I'm not the early adopter today that I was in 1983. My laptap still works well enough to get my work done. I don't put my old Sony Ericsson cell phone out on the table with the Blackberries others have. I am still amazed  about the things I can do with my iPad Touch-- when I can connect up. I was supposed to stand in line for the iPhone5. I guess I will have to wait awhile longer.

I'll think about Steve Jobs when I get one.

--Mike Sato

Wednesday, October 5, 2011

Would You Take A Donation From Wal-Mart?

I gave a talk yesterday about doing public relations for not-for-profit organizations to Taimi Gorman's communications class at Western Washington University. I asked students whether, as the PR professionals they were to become, would they recommend taking corporate contributions from Wal-Mart?

The answers ranged from "Yes" ('that's less money they will have') to "Depends" ('what will you have to do in return' and 'who will get upset').  Except for one categorical "NO" ('not as an anarchist organization'), no one chose to answer by drawing a bright line against it.

That surprised me because I've had that discussion and I've recommended drawing that bright line against taking money from Wal-Mart, period. I've argued that, while some people would be upset and some people wouldn't be, it wouldn't be worth it to create a situation of choosing one side instead of the other. And, honestly, is taking that money any different than how a corporate political contribution looks like it 'buys'?

I don't support the Wal-Mart business model and don't think Wal-Mart is good for our communities, period. Does what I personally believe make a difference? Should it? Live long enough and you should get to know the feeling of having to do something you personally don't believe in.

We never got to that part of the discussion in class. I remarked how young and fresh they all were. I hope they all do well.

--Mike Sato


Salish Sea Communications: Truth Well Told
 

Tuesday, October 4, 2011

Working Animals, or, Do Animals Work (For Causes)?

The Environmental Priorities Coalition last week sent out an action alert asking activists to tell the state Fish and Wildlife Commission to approve the state’s Wolf Conservation and Management Plan. Kerry McHugh who sent out the alert said that the response was one of the best she’s seen. “Wolves are a lightening rod,” she said.

Jo Bailey sent a video link this morning showing a humpback whale rescue in the Sea of Cortez. The subject line said: Humpback Whale gives show after being freed. WATCH THIS!!! Of course, I watched it. It was awesome; made me thankful for the Earth Island Institute’s Great Whale Conservancy.

From past experience I’ve seen Facebook posts and Twitter feeds featuring whales, bears and wolves rack up the hits— while links to policy and politics issues languish. Animals, it seems, are no-brainer attention-getters when it comes to getting your advocacy message up front.

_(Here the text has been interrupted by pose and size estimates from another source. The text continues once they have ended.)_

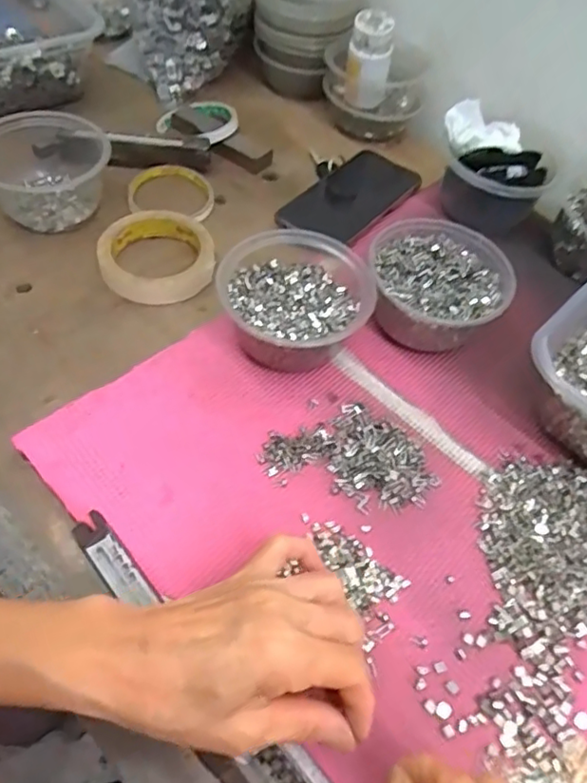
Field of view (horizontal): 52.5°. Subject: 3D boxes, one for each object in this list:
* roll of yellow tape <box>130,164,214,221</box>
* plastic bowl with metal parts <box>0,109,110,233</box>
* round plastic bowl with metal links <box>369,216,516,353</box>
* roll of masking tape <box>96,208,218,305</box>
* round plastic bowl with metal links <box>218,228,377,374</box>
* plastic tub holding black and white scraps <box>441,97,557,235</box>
[{"bbox_3d":[-0.120,-0.201,0.589,0.080,0.010,0.080,2,56,-3],"label":"roll of yellow tape"},{"bbox_3d":[-0.225,-0.206,0.543,0.109,0.054,0.104,2,56,-3],"label":"plastic bowl with metal parts"},{"bbox_3d":[0.117,-0.087,0.493,0.110,0.055,0.116,4,54,-5],"label":"round plastic bowl with metal links"},{"bbox_3d":[-0.120,-0.123,0.526,0.094,0.022,0.100,4,54,-5],"label":"roll of masking tape"},{"bbox_3d":[0.002,-0.067,0.466,0.112,0.055,0.113,4,54,-5],"label":"round plastic bowl with metal links"},{"bbox_3d":[0.190,-0.212,0.575,0.108,0.078,0.083,40,59,19],"label":"plastic tub holding black and white scraps"}]

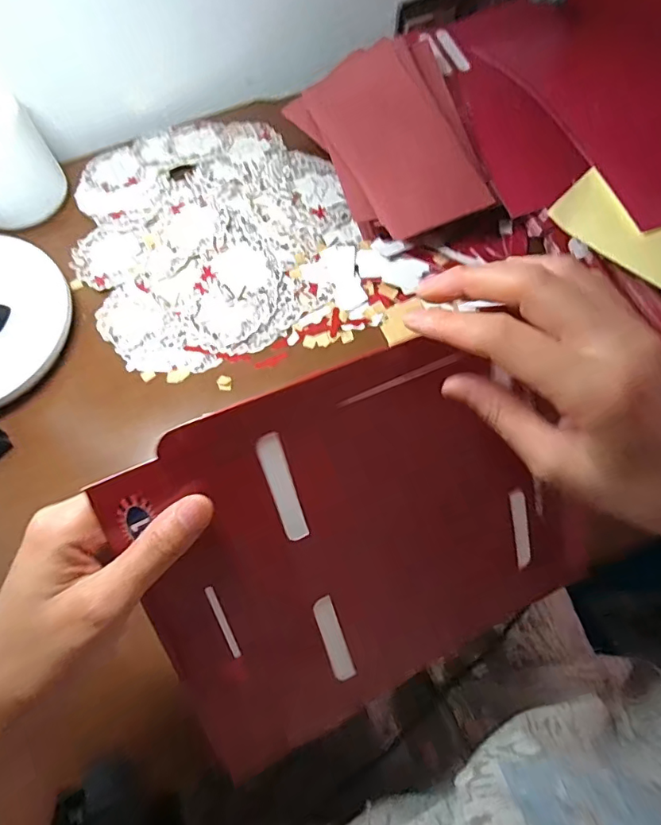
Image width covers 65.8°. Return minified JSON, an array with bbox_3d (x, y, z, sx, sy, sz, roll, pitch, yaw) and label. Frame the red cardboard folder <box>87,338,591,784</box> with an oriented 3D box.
[{"bbox_3d":[0.031,0.071,0.277,0.238,0.026,0.196,-21,110,-22],"label":"red cardboard folder"}]

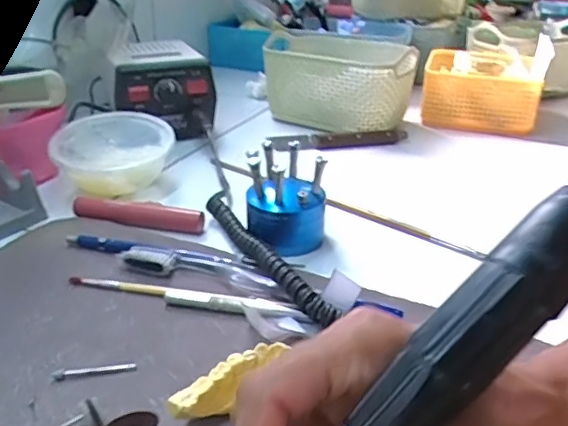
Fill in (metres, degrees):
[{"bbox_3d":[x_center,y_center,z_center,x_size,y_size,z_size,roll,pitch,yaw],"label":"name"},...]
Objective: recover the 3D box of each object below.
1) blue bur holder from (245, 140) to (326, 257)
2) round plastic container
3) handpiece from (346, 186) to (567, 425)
[{"bbox_3d":[0.001,-0.013,0.424,0.054,0.061,0.058,-21,34,-37],"label":"blue bur holder"},{"bbox_3d":[-0.154,-0.058,0.526,0.100,0.048,0.100,1,27,-1],"label":"round plastic container"},{"bbox_3d":[0.052,0.044,0.176,0.178,0.019,0.023,-44,39,-3],"label":"handpiece"}]

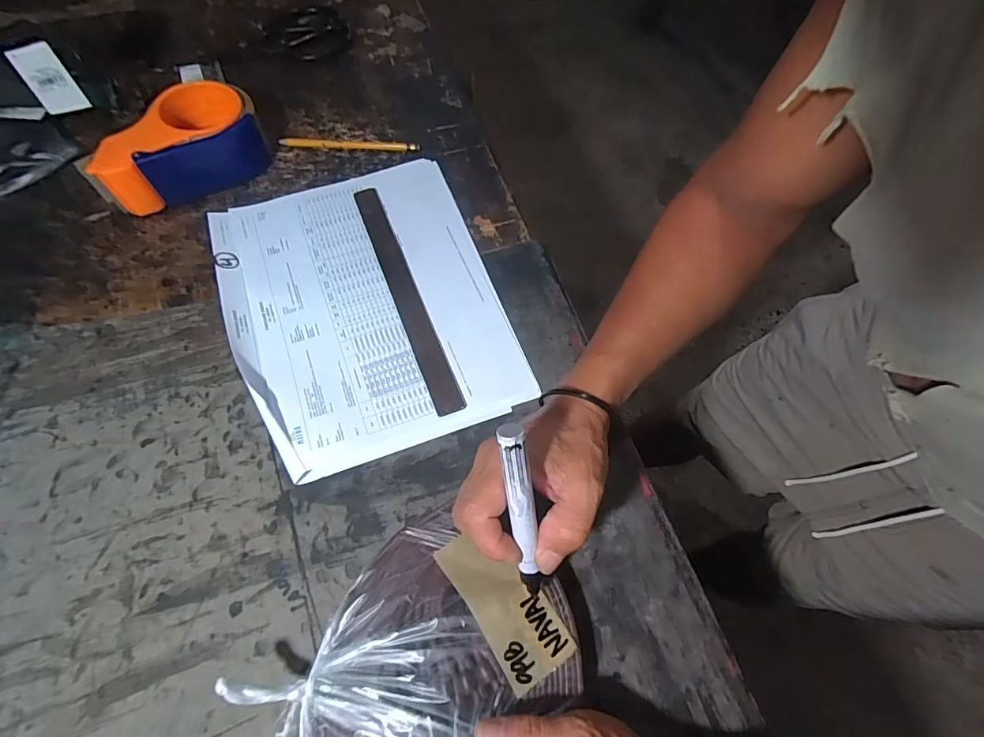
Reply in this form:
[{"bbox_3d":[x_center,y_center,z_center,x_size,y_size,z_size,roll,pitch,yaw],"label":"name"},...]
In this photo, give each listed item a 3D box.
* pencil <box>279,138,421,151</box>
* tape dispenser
[{"bbox_3d":[-0.159,-0.252,0.504,0.153,0.008,0.012,1,64,-2],"label":"pencil"},{"bbox_3d":[-0.311,-0.227,0.455,0.147,0.062,0.087,-29,69,-15],"label":"tape dispenser"}]

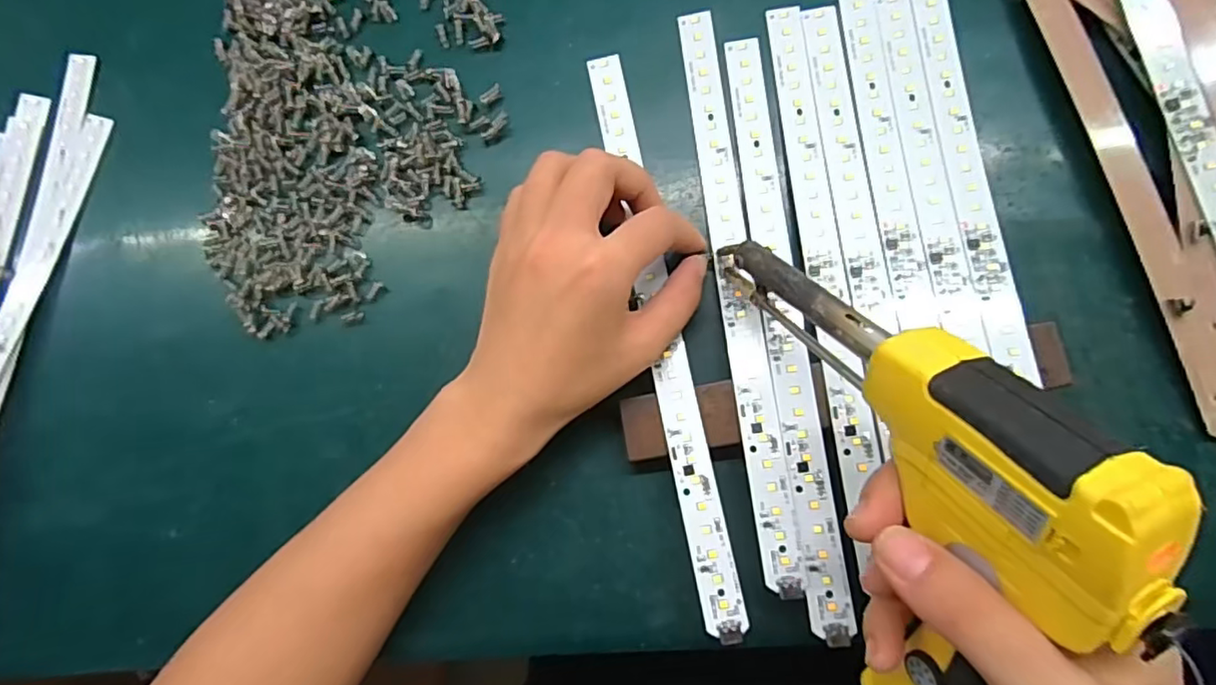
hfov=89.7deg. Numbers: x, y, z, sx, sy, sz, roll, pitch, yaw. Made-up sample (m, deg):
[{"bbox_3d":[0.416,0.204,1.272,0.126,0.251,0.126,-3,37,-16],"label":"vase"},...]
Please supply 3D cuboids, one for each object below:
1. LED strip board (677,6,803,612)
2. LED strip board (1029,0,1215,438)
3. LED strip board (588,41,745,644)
[{"bbox_3d":[0.061,-0.033,0.289,0.018,0.010,0.280,-7,75,5],"label":"LED strip board"},{"bbox_3d":[0.231,-0.101,0.288,0.019,0.007,0.294,-19,80,15],"label":"LED strip board"},{"bbox_3d":[0.024,-0.014,0.289,0.017,0.009,0.283,-12,74,4],"label":"LED strip board"}]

Does the polar bear on the Arctic ice floe ‘work’?

Atlantic senior editor Alexis Madrigal raises an thoughtful point in his blog Fighting Climate Change Is Not About Environmentalism   He contended earlier that President Obama should say that stopping global warming isn’t about nature or ‘saving the planet’ because some kinds of plants and animals will survive but it’s human infrastructure that’s at risk. “We’ve built cities predicated on one climate and now those places have a new one. Climactic chaos is expensive,” he wrote. Life survives because ecosystems, even those stressed by rising temperatures, are resilient.

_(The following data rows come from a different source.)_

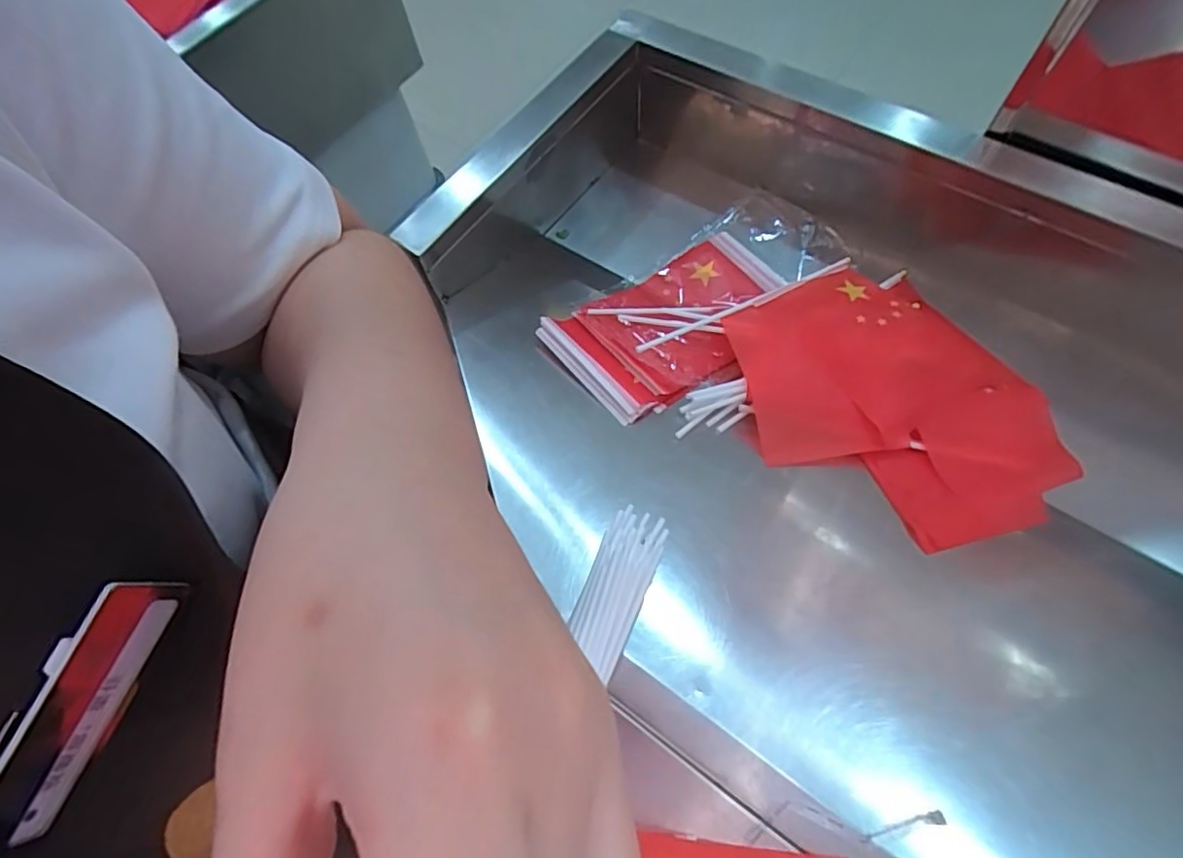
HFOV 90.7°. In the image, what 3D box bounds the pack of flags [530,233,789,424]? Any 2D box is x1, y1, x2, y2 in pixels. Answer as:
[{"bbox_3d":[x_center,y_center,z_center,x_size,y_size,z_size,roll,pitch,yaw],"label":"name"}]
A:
[{"bbox_3d":[0.091,-0.119,0.613,0.276,0.054,0.153,-39,69,-13],"label":"pack of flags"}]

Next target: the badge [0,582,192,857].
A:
[{"bbox_3d":[-0.127,0.069,0.143,0.009,0.022,0.069,24,79,13],"label":"badge"}]

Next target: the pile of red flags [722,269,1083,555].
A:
[{"bbox_3d":[0.280,-0.028,0.554,0.260,0.030,0.304,-33,67,-11],"label":"pile of red flags"}]

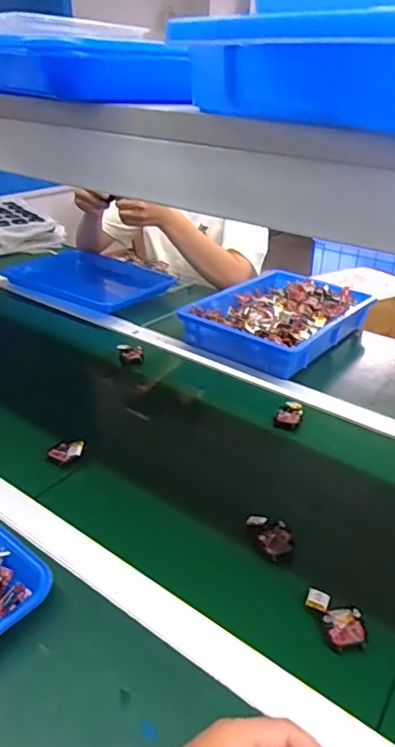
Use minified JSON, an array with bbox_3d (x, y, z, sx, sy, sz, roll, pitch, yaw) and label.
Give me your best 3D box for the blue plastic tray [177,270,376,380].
[{"bbox_3d":[0.159,-0.115,1.049,0.256,0.056,0.355,23,35,31],"label":"blue plastic tray"}]

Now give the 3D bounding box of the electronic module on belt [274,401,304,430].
[{"bbox_3d":[0.136,0.060,0.787,0.035,0.015,0.053,12,31,16],"label":"electronic module on belt"}]

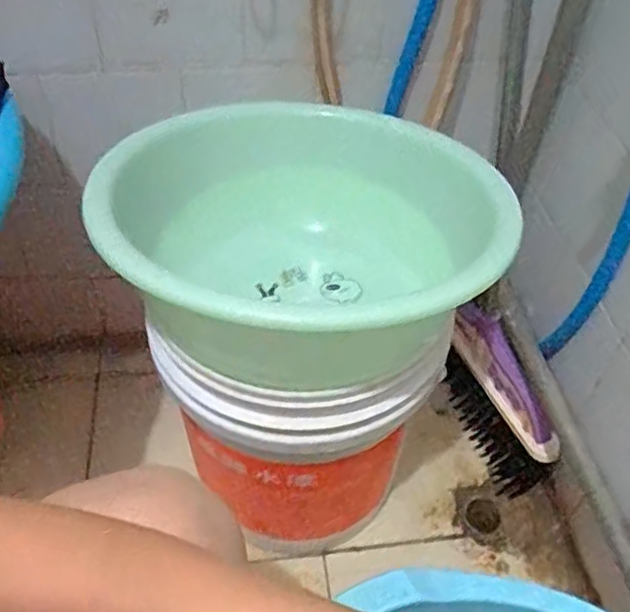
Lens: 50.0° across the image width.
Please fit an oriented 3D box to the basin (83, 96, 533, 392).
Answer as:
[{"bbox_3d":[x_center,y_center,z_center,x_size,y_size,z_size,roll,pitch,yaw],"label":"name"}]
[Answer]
[{"bbox_3d":[-0.029,-0.054,0.612,0.300,0.165,0.322,2,47,-2],"label":"basin"}]

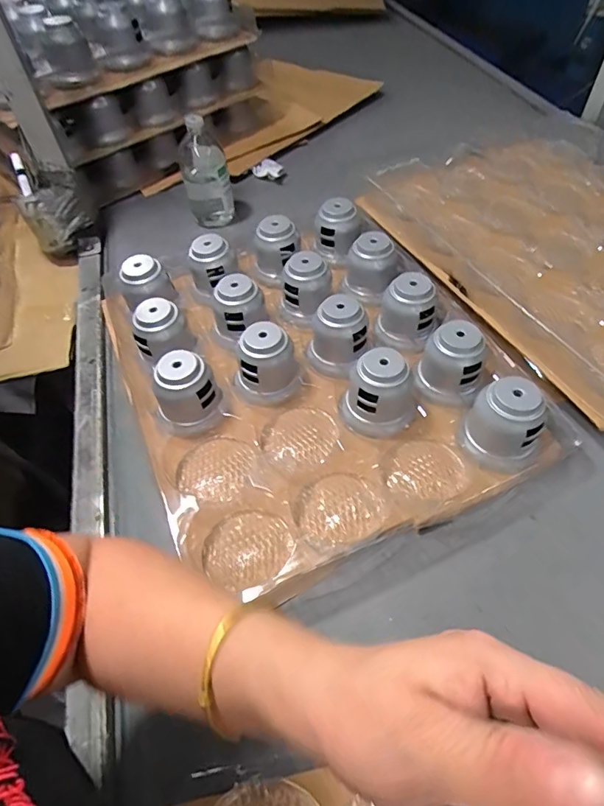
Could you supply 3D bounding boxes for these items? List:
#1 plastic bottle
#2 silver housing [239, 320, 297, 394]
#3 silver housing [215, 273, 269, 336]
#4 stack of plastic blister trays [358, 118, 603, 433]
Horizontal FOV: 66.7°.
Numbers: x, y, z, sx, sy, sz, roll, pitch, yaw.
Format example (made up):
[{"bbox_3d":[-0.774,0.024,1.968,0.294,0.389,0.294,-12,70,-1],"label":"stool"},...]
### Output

But: “Human-built environments, on the other hand, are very efficient and very brittle. They function best in a very narrow set of temperature and precipitation conditions....Now start fiddling with the climate of the place. Most of the time things are fine, but when you hit an extreme that you don't normally (floods, snow, heat, etc), stuff starts to go haywire. The infrastructure you built is encountering conditions it wasn't designed to withstand. And so it breaks.

“Somehow polar bears became the charismatic emblem of what was wrong with global warming; I think we should have made it a mayor instead.”